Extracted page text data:
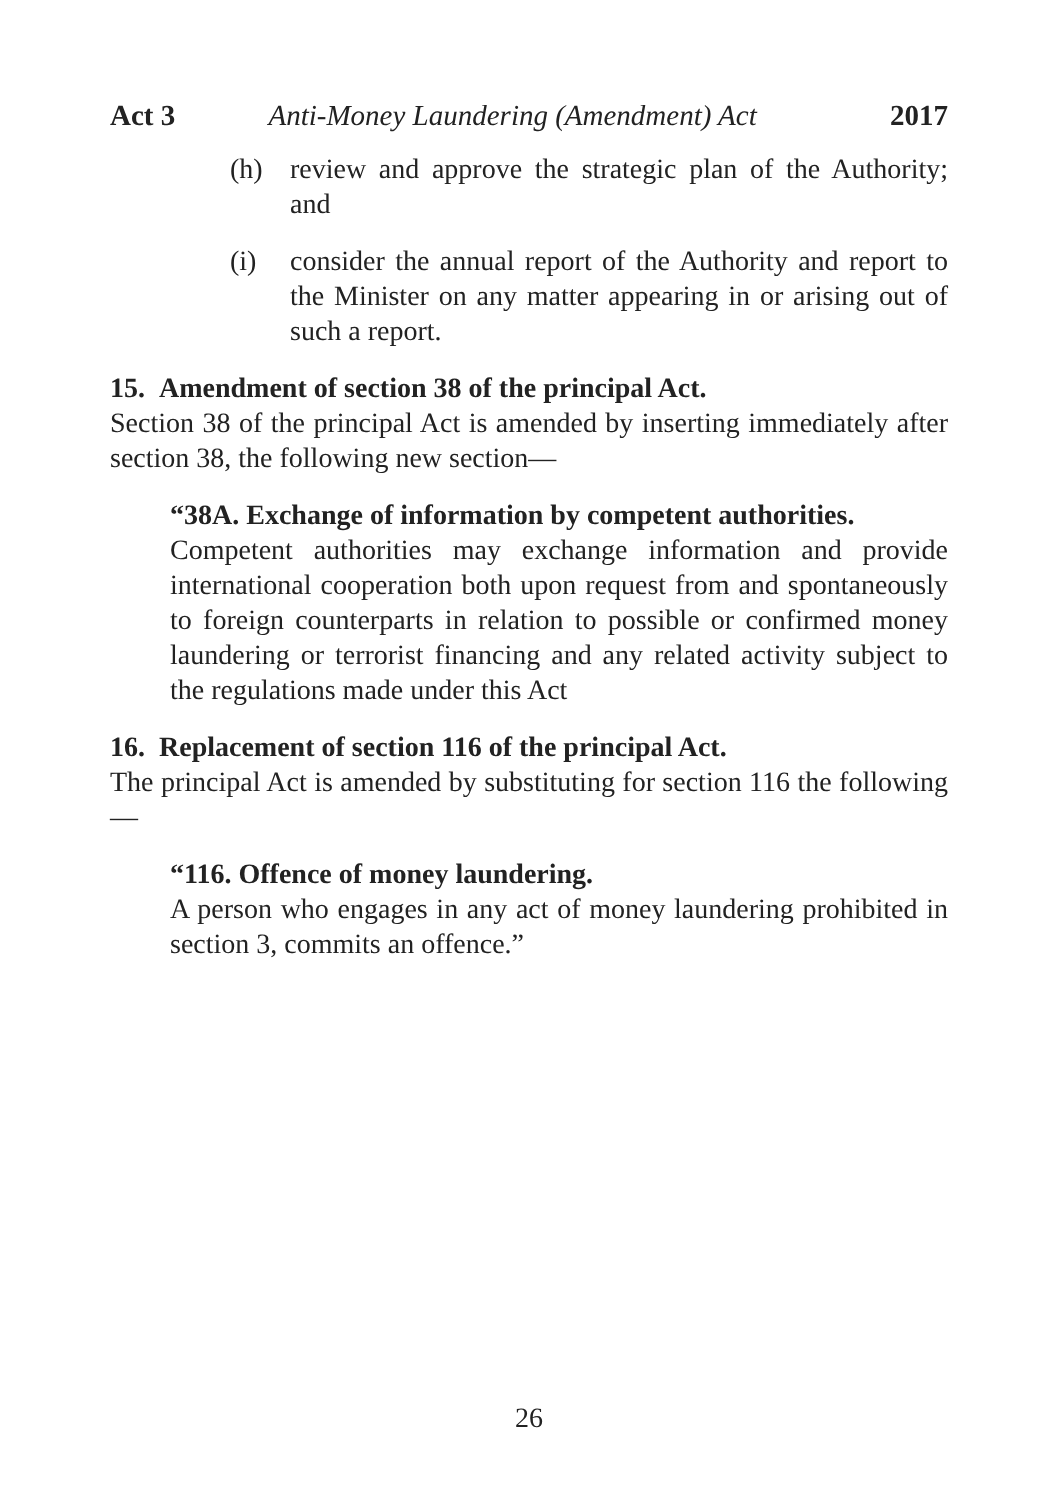Act 3 Anti-Money Laundering (Amendment) Act 2017
(h) review and approve the strategic plan of the Authority; and
(i) consider the annual report of the Authority and report to the Minister on any matter appearing in or arising out of such a report.
15. Amendment of section 38 of the principal Act.
Section 38 of the principal Act is amended by inserting immediately after section 38, the following new section—
“38A. Exchange of information by competent authorities.
Competent authorities may exchange information and provide international cooperation both upon request from and spontaneously to foreign counterparts in relation to possible or confirmed money laundering or terrorist financing and any related activity subject to the regulations made under this Act
16. Replacement of section 116 of the principal Act.
The principal Act is amended by substituting for section 116 the following—
“116. Offence of money laundering.
A person who engages in any act of money laundering prohibited in section 3, commits an offence.”
26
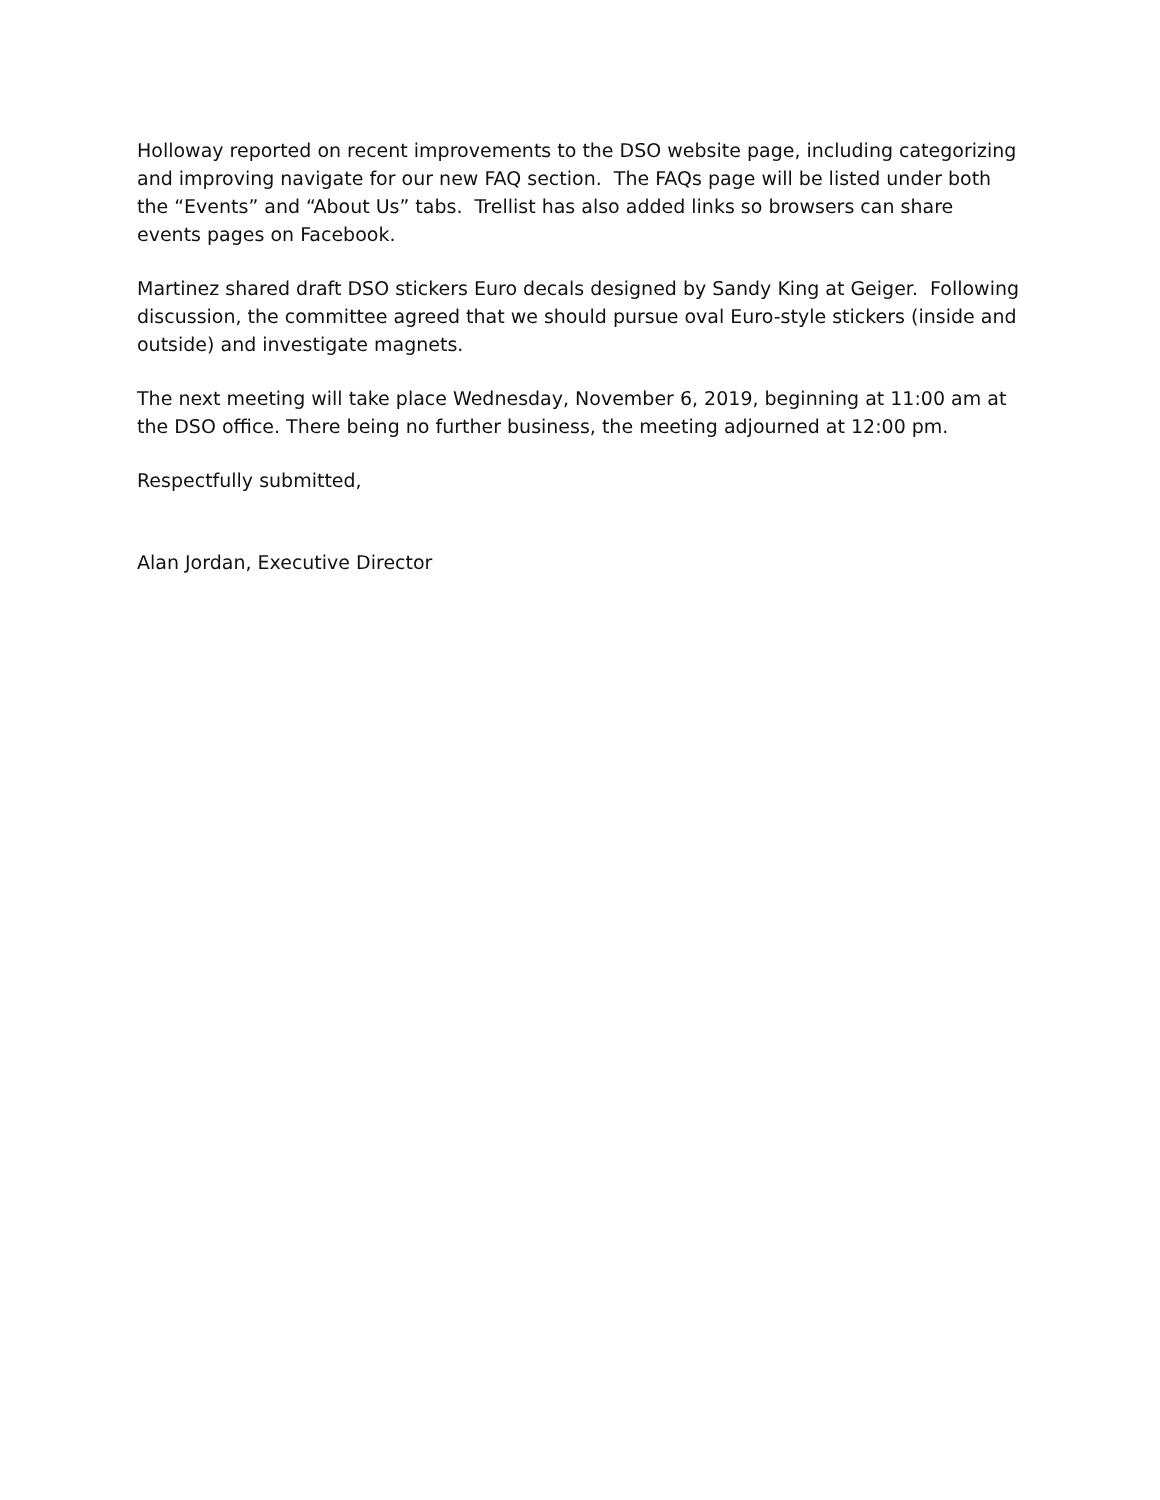Holloway reported on recent improvements to the DSO website page, including categorizing and improving navigate for our new FAQ section. The FAQs page will be listed under both the “Events” and “About Us” tabs. Trellist has also added links so browsers can share events pages on Facebook.
Martinez shared draft DSO stickers Euro decals designed by Sandy King at Geiger. Following discussion, the committee agreed that we should pursue oval Euro-style stickers (inside and outside) and investigate magnets.
The next meeting will take place Wednesday, November 6, 2019, beginning at 11:00 am at the DSO office. There being no further business, the meeting adjourned at 12:00 pm.
Respectfully submitted,
Alan Jordan, Executive Director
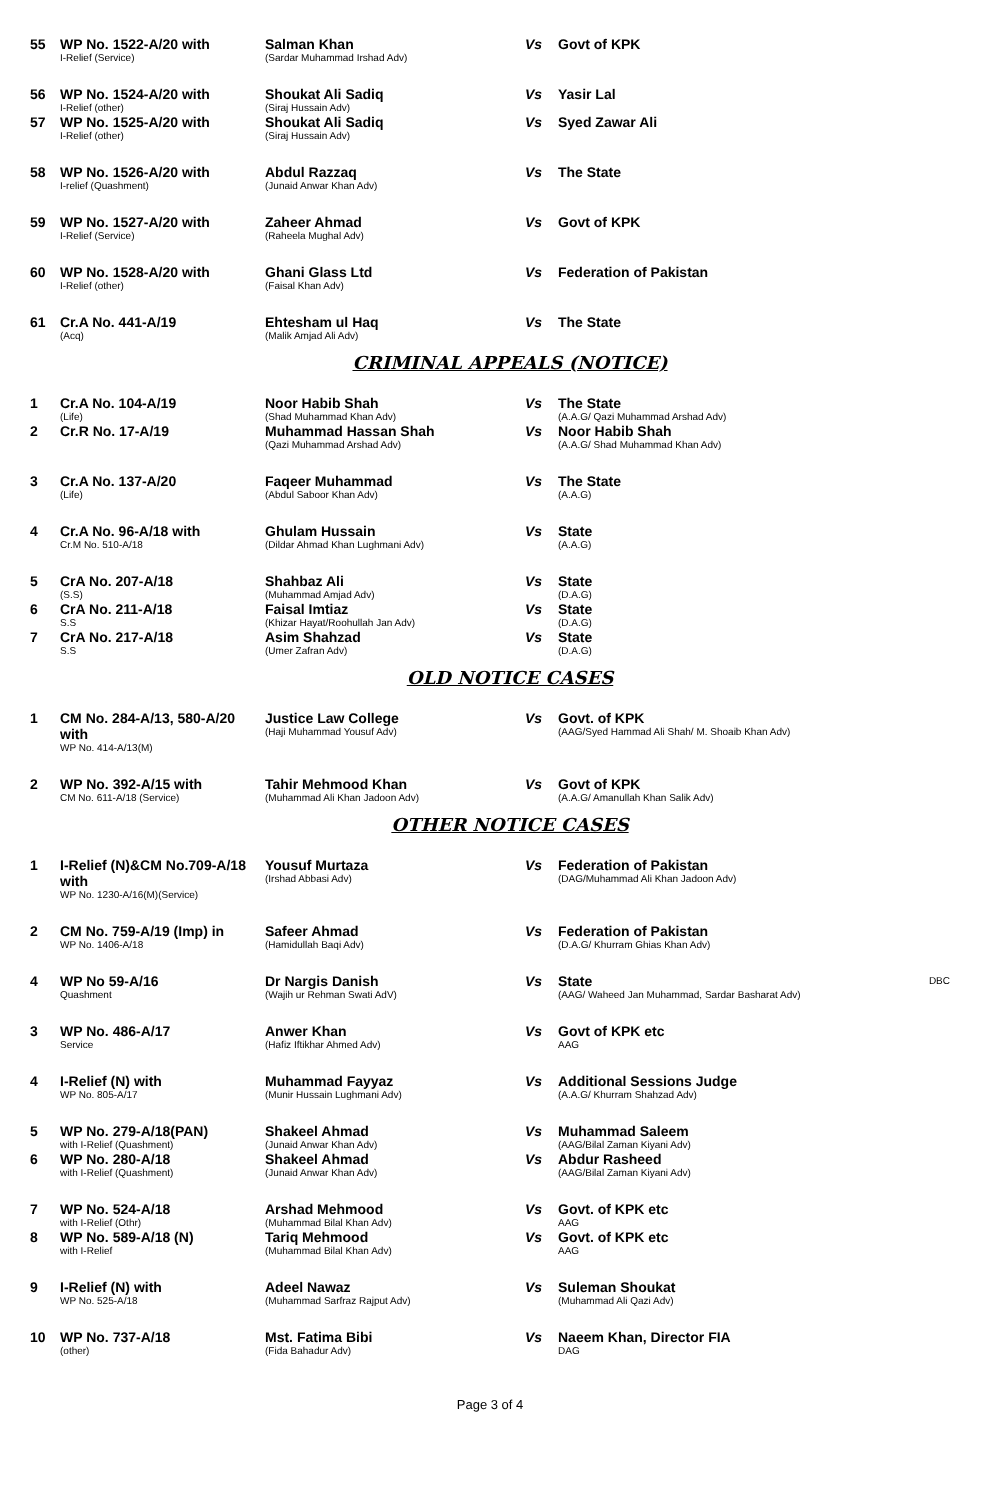| 55 | WP No. 1522-A/20 with I-Relief (Service) | Salman Khan (Sardar Muhammad Irshad Adv) | Vs | Govt of KPK |
| 56 | WP No. 1524-A/20 with I-Relief (other) | Shoukat Ali Sadiq (Siraj Hussain Adv) | Vs | Yasir Lal |
| 57 | WP No. 1525-A/20 with I-Relief (other) | Shoukat Ali Sadiq (Siraj Hussain Adv) | Vs | Syed Zawar Ali |
| 58 | WP No. 1526-A/20 with I-relief (Quashment) | Abdul Razzaq (Junaid Anwar Khan Adv) | Vs | The State |
| 59 | WP No. 1527-A/20 with I-Relief (Service) | Zaheer Ahmad (Raheela Mughal Adv) | Vs | Govt of KPK |
| 60 | WP No. 1528-A/20 with I-Relief (other) | Ghani Glass Ltd (Faisal Khan Adv) | Vs | Federation of Pakistan |
| 61 | Cr.A No. 441-A/19 (Acq) | Ehtesham ul Haq (Malik Amjad Ali Adv) | Vs | The State |
CRIMINAL APPEALS (NOTICE)
| 1 | Cr.A No. 104-A/19 (Life) | Noor Habib Shah (Shad Muhammad Khan Adv) | Vs | The State (A.A.G/ Qazi Muhammad Arshad Adv) |
| 2 | Cr.R No. 17-A/19 | Muhammad Hassan Shah (Qazi Muhammad Arshad Adv) | Vs | Noor Habib Shah (A.A.G/ Shad Muhammad Khan Adv) |
| 3 | Cr.A No. 137-A/20 (Life) | Faqeer Muhammad (Abdul Saboor Khan Adv) | Vs | The State (A.A.G) |
| 4 | Cr.A No. 96-A/18 with Cr.M No. 510-A/18 | Ghulam Hussain (Dildar Ahmad Khan Lughmani Adv) | Vs | State (A.A.G) |
| 5 | CrA No. 207-A/18 (S.S) | Shahbaz Ali (Muhammad Amjad Adv) | Vs | State (D.A.G) |
| 6 | CrA No. 211-A/18 S.S | Faisal Imtiaz (Khizar Hayat/Roohullah Jan Adv) | Vs | State (D.A.G) |
| 7 | CrA No. 217-A/18 S.S | Asim Shahzad (Umer Zafran Adv) | Vs | State (D.A.G) |
OLD NOTICE CASES
| 1 | CM No. 284-A/13, 580-A/20 with WP No. 414-A/13(M) | Justice Law College (Haji Muhammad Yousuf Adv) | Vs | Govt. of KPK (AAG/Syed Hammad Ali Shah/ M. Shoaib Khan Adv) |
| 2 | WP No. 392-A/15 with CM No. 611-A/18 (Service) | Tahir Mehmood Khan (Muhammad Ali Khan Jadoon Adv) | Vs | Govt of KPK (A.A.G/ Amanullah Khan Salik Adv) |
OTHER NOTICE CASES
| 1 | I-Relief (N)&CM No.709-A/18 with WP No. 1230-A/16(M)(Service) | Yousuf Murtaza (Irshad Abbasi Adv) | Vs | Federation of Pakistan (DAG/Muhammad Ali Khan Jadoon Adv) |
| 2 | CM No. 759-A/19 (Imp) in WP No. 1406-A/18 | Safeer Ahmad (Hamidullah Baqi Adv) | Vs | Federation of Pakistan (D.A.G/ Khurram Ghias Khan Adv) |
| 4 | WP No 59-A/16 Quashment | Dr Nargis Danish (Wajih ur Rehman Swati AdV) | Vs | State DBC (AAG/ Waheed Jan Muhammad, Sardar Basharat Adv) |
| 3 | WP No. 486-A/17 Service | Anwer Khan (Hafiz Iftikhar Ahmed Adv) | Vs | Govt of KPK etc AAG |
| 4 | I-Relief (N) with WP No. 805-A/17 | Muhammad Fayyaz (Munir Hussain Lughmani Adv) | Vs | Additional Sessions Judge (A.A.G/ Khurram Shahzad Adv) |
| 5 | WP No. 279-A/18(PAN) with I-Relief (Quashment) | Shakeel Ahmad (Junaid Anwar Khan Adv) | Vs | Muhammad Saleem (AAG/Bilal Zaman Kiyani Adv) |
| 6 | WP No. 280-A/18 with I-Relief (Quashment) | Shakeel Ahmad (Junaid Anwar Khan Adv) | Vs | Abdur Rasheed (AAG/Bilal Zaman Kiyani Adv) |
| 7 | WP No. 524-A/18 with I-Relief (Othr) | Arshad Mehmood (Muhammad Bilal Khan Adv) | Vs | Govt. of KPK etc AAG |
| 8 | WP No. 589-A/18 (N) with I-Relief | Tariq Mehmood (Muhammad Bilal Khan Adv) | Vs | Govt. of KPK etc AAG |
| 9 | I-Relief (N) with WP No. 525-A/18 | Adeel Nawaz (Muhammad Sarfraz Rajput Adv) | Vs | Suleman Shoukat (Muhammad Ali Qazi Adv) |
| 10 | WP No. 737-A/18 (other) | Mst. Fatima Bibi (Fida Bahadur Adv) | Vs | Naeem Khan, Director FIA DAG |
Page 3 of 4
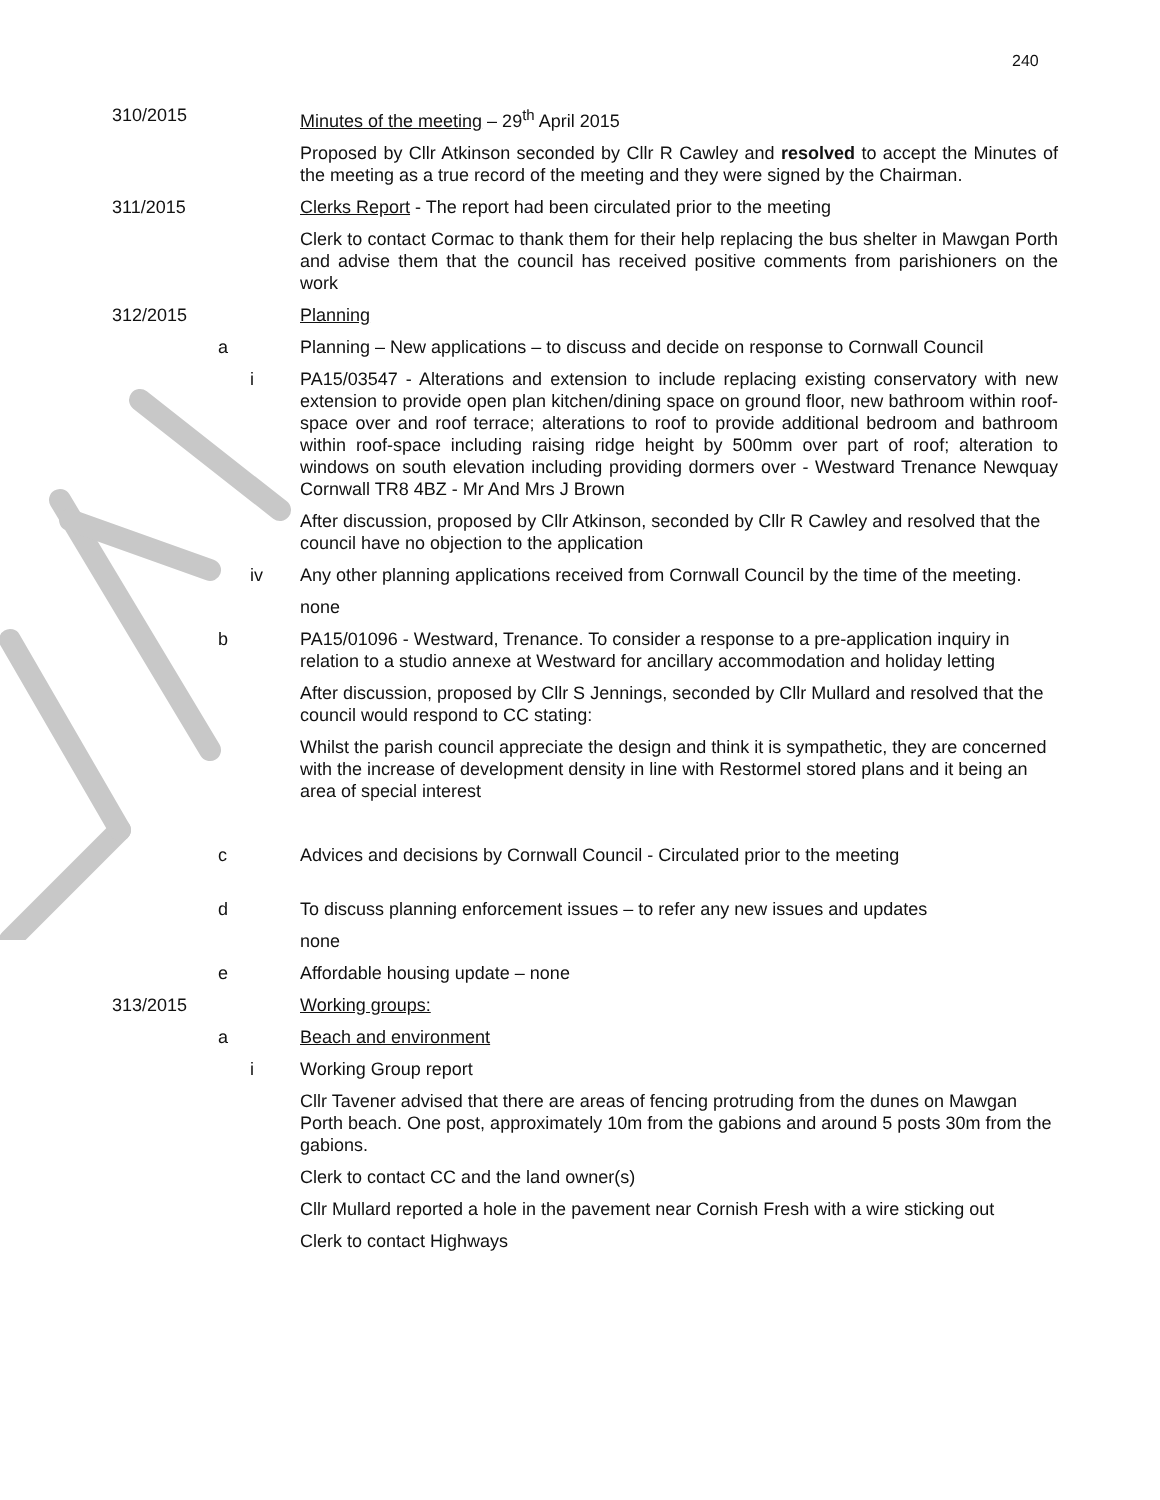240
310/2015 Minutes of the meeting – 29<sup>th</sup> April 2015
Proposed by Cllr Atkinson seconded by Cllr R Cawley and resolved to accept the Minutes of the meeting as a true record of the meeting and they were signed by the Chairman.
311/2015 Clerks Report - The report had been circulated prior to the meeting
Clerk to contact Cormac to thank them for their help replacing the bus shelter in Mawgan Porth and advise them that the council has received positive comments from parishioners on the work
312/2015 Planning
a Planning – New applications – to discuss and decide on response to Cornwall Council
i PA15/03547 - Alterations and extension to include replacing existing conservatory with new extension to provide open plan kitchen/dining space on ground floor, new bathroom within roof-space over and roof terrace; alterations to roof to provide additional bedroom and bathroom within roof-space including raising ridge height by 500mm over part of roof; alteration to windows on south elevation including providing dormers over - Westward Trenance Newquay Cornwall TR8 4BZ - Mr And Mrs J Brown
After discussion, proposed by Cllr Atkinson, seconded by Cllr R Cawley and resolved that the council have no objection to the application
iv Any other planning applications received from Cornwall Council by the time of the meeting.
none
b PA15/01096 - Westward, Trenance. To consider a response to a pre-application inquiry in relation to a studio annexe at Westward for ancillary accommodation and holiday letting
After discussion, proposed by Cllr S Jennings, seconded by Cllr Mullard and resolved that the council would respond to CC stating:
Whilst the parish council appreciate the design and think it is sympathetic, they are concerned with the increase of development density in line with Restormel stored plans and it being an area of special interest
c Advices and decisions by Cornwall Council - Circulated prior to the meeting
d To discuss planning enforcement issues – to refer any new issues and updates
none
e Affordable housing update – none
313/2015 Working groups:
a Beach and environment
i Working Group report
Cllr Tavener advised that there are areas of fencing protruding from the dunes on Mawgan Porth beach. One post, approximately 10m from the gabions and around 5 posts 30m from the gabions.
Clerk to contact CC and the land owner(s)
Cllr Mullard reported a hole in the pavement near Cornish Fresh with a wire sticking out
Clerk to contact Highways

→ **EXERCISE INSTRUCTIONS**: The answer is the lines above between the line holding "OLD NOTICE CASES" and the line holding "Ghias Khan Adv) |", inclusive, each written out exactly, and no others.

→ **PROBLEM SOLUTION**:
OLD NOTICE CASES
| 1 | CM No. 284-A/13, 580-A/20 with WP No. 414-A/13(M) | Justice Law College (Haji Muhammad Yousuf Adv) | Vs | Govt. of KPK (AAG/Syed Hammad Ali Shah/ M. Shoaib Khan Adv) |
| 2 | WP No. 392-A/15 with CM No. 611-A/18 (Service) | Tahir Mehmood Khan (Muhammad Ali Khan Jadoon Adv) | Vs | Govt of KPK (A.A.G/ Amanullah Khan Salik Adv) |
OTHER NOTICE CASES
| 1 | I-Relief (N)&CM No.709-A/18 with WP No. 1230-A/16(M)(Service) | Yousuf Murtaza (Irshad Abbasi Adv) | Vs | Federation of Pakistan (DAG/Muhammad Ali Khan Jadoon Adv) |
| 2 | CM No. 759-A/19 (Imp) in WP No. 1406-A/18 | Safeer Ahmad (Hamidullah Baqi Adv) | Vs | Federation of Pakistan (D.A.G/ Khurram Ghias Khan Adv) |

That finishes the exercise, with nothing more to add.